Now, for some questions on the status of soccer in Washington:

It is apparent that soccer is a big thing in at least Seattle from the large and consistent crowds that the Sounders pull in. How well of a representation is this for the entire state of Washington?Soccer is huge in Washington. Playing the game is huge. Coaching is big. Running clubs is big. Actually attending matches with huge crowds and supporters culture — that’s a Sounders thing. That’s part of why the EPLWA exists – we want an opportunity for culture to grow in Yakima, Bremerton, etc.We have seen supporters culture bloom in the EPLWA in both Bellingham and Wenatchee. The Kitsap Pumas of the PDL have supporters groups, and they also have a nice community base and fan average. The Sounders U-23 of the PDL have supporters and a solid attendance base. So there are pockets of life around the state, but overall the huge Sounders numbers are not reflected in our 4th division sides, which rank below national averages in both the PDL and NPSL. It’s hard to draw fans to 4th division soccer in Washington.On the women’s side, again we have lots of teams, but fans have been missing. Reign FC are great on the pitch, but attendance has been low compared to the jugernaut down in Portland with the Thorns.College soccer also has room for improvement when it comes to crowds.Our state is immersed in soccer, but only the Sounders get sensational support.
Is the average soccer fan able to go to any metropolitan area and find a pick up match at the local park? If not, do you see this kind of behavior happening soon?Yes. Another area where Washington succeeds is organized adult soccer. The GSSL (Greater Seattle Soccer League) is huge.

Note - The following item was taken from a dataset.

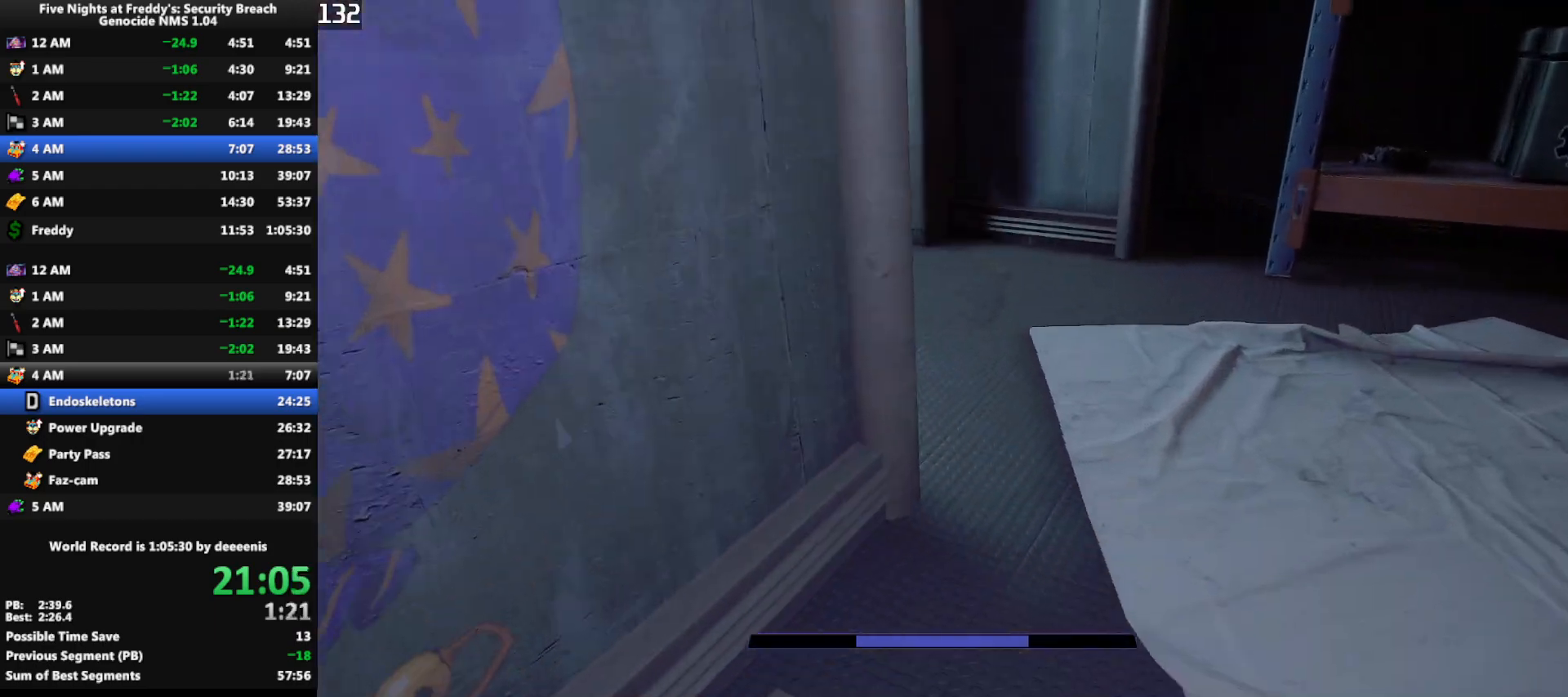
{"keys": ["shift", "space", "w"], "mouse": [], "events": [[50, "d", "up"], [100, "d", "down"], [183, "d", "up"], [433, "space", "down"]]}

Washington has the highest per capita percentage of registered youth and adult soccer players in the USA.
Wow, interesting fact that you just gave. What are, in your opinion, the keys to soccer surviving and thriving in your state?

Soccer” will always be here. The sport is a part of our heritage. Clubs and leagues may come and go, but the sport is engrained in families over generations.

The EPLWA is helping keep costs of league fees low so that our clubs have a chance to stick around. We also are going above and beyond to help them with social media, marketing and public awareness. After that, it is up to the owners and their communities to make it work.

The Sounders are an attendance phenomenon. They have established over 8 seasons that they are back in a big way. Now we are working to see that kind of interest bloom in our other towns.